Resterà aperta per otto settimane al Museum Rietberg di Zurigo la mostra dedicata a Nagasawa Rosetsu, tra i più eccentrici e fantasiosi artisti del Giappone moderno. La monografica dedicata a questo autore dalla feconda immaginazione sarà accompagnata da diversi eventi speciali.
Autore di opere visivamente avvincenti, realizzate nell’arco di una breve ma intensa carriera, l’artista giapponese Nagasawa Rosetsu (1754-1799) è al centro di una retrospettiva in apertura il prossimo 6 settembre, al Rietberg Museum di Zurigo. Si tratta di un appuntamento senza precedenti, poiché fino ad ora a questo artista eccentrico, al quale si devono sia opere irresistibilmente realistiche sia lavori sorprendentemente astratti, non era ancora stata dedicata una monografica così approfondita al di fuori del Paese del Sol Levante.
Nel percorso espositivo di Rosetsu: Ferocious Brush – visitabile fino al 4 novembre prossimo – sono inclusi una selezione dei suoi dipinti più importanti, proposti secondo un criterio cronologico a partire dai primi interventi realizzati seguendo lo stile realista del suo maestro Maruyama Ōkyo fino ai suoi bizzarri capolavori; presenti anche pergamene, album di disegni e altro ancora. Un corpus di lavori che testimonia anche la sua spiccata capacità di misurarsi con supporti diversi, tra cui i pannelli decorativi.

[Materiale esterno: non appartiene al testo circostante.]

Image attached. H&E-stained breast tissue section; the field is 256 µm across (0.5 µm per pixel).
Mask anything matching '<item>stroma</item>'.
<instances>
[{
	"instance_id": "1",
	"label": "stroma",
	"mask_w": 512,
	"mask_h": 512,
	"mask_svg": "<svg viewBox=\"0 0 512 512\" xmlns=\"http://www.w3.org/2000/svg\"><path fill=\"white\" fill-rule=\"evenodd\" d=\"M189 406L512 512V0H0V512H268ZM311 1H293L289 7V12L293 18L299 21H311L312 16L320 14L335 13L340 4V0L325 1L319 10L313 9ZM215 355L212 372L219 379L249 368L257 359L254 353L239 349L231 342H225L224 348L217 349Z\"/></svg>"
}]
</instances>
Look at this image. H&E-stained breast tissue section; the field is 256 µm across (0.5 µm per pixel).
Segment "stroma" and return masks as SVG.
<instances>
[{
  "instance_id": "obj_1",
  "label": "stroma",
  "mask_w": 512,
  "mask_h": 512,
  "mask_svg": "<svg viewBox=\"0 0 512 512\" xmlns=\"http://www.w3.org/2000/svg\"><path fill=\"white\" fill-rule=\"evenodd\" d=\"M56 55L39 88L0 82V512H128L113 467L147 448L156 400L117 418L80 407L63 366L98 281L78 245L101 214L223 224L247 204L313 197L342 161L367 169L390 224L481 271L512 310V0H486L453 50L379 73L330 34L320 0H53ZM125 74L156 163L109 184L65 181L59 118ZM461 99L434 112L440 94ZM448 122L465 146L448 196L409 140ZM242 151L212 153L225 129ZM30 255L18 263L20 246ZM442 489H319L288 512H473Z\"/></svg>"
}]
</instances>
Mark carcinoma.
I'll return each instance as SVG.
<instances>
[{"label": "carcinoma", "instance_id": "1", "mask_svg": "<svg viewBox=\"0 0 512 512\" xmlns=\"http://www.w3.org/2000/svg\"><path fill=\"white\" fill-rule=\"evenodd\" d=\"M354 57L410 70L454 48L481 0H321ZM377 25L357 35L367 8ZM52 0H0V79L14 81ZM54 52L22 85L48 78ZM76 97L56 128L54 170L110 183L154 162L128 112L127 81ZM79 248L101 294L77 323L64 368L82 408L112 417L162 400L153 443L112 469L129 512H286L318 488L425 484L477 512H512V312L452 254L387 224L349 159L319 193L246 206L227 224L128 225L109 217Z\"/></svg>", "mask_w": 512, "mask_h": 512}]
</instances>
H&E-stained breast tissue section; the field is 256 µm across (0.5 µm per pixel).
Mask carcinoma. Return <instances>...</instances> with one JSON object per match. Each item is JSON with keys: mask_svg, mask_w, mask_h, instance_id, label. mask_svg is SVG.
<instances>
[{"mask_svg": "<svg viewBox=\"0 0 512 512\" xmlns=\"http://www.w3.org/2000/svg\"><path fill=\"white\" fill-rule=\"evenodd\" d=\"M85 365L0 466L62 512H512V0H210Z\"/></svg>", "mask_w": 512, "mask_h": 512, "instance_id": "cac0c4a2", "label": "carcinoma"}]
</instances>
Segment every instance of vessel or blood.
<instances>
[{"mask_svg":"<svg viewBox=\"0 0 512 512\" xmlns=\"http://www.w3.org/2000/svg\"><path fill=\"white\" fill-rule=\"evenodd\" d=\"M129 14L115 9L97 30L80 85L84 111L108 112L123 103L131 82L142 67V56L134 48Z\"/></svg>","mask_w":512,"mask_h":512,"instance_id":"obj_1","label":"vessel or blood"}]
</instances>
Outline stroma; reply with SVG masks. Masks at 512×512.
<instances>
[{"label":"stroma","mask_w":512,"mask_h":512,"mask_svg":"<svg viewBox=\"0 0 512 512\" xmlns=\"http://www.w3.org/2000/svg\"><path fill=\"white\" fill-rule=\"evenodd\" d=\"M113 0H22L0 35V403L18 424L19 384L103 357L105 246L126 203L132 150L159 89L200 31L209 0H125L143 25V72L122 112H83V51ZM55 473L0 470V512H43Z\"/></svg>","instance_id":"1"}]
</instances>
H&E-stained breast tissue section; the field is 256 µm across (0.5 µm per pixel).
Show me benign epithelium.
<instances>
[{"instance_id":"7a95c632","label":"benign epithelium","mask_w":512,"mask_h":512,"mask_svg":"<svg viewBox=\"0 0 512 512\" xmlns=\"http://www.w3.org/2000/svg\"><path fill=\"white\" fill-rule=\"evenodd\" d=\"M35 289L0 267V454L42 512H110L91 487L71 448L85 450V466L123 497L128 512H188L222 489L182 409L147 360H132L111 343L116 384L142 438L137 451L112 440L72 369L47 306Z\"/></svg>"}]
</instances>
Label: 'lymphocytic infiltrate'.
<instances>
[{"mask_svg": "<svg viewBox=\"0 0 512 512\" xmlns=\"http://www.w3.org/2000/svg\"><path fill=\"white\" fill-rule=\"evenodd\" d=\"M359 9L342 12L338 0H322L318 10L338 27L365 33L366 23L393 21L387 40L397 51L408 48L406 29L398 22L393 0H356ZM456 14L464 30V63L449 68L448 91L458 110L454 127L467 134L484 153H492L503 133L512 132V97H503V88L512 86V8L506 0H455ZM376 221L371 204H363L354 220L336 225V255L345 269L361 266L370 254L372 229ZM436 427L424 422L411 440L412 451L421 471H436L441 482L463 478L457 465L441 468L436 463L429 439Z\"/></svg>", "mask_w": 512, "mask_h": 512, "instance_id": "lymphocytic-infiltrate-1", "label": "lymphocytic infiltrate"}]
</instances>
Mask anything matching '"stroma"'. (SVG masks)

L’universo visivo di Rosetsu svela una mente eccezionalmente feconda a livello immaginativo, in grado di restituire sulla superficie pittorica soggetti estremamente diversi: simboli zen, soggetti religiosi, bambini che giocano, bellezze eteree, paesaggi mozzafiato, uccelli e altri animali, tra cui una delle più celebri tigri del Giappone moderno.
L’allestimento include la ricostruzione di una porzione del tempio Zen Muryōji, al cui interno è ospitata la più grande e importante collezione di dipinti di Rosetsu: in mostra saranno presentati 48 schermi e rotoli appesi, disposti in coerenza secondo la planimetria originale dell’edificio di culto. Una vera e propria installazione di dipinti architettonici, per evocare la poesia dei templi del Paese dell’Estremo Oriente.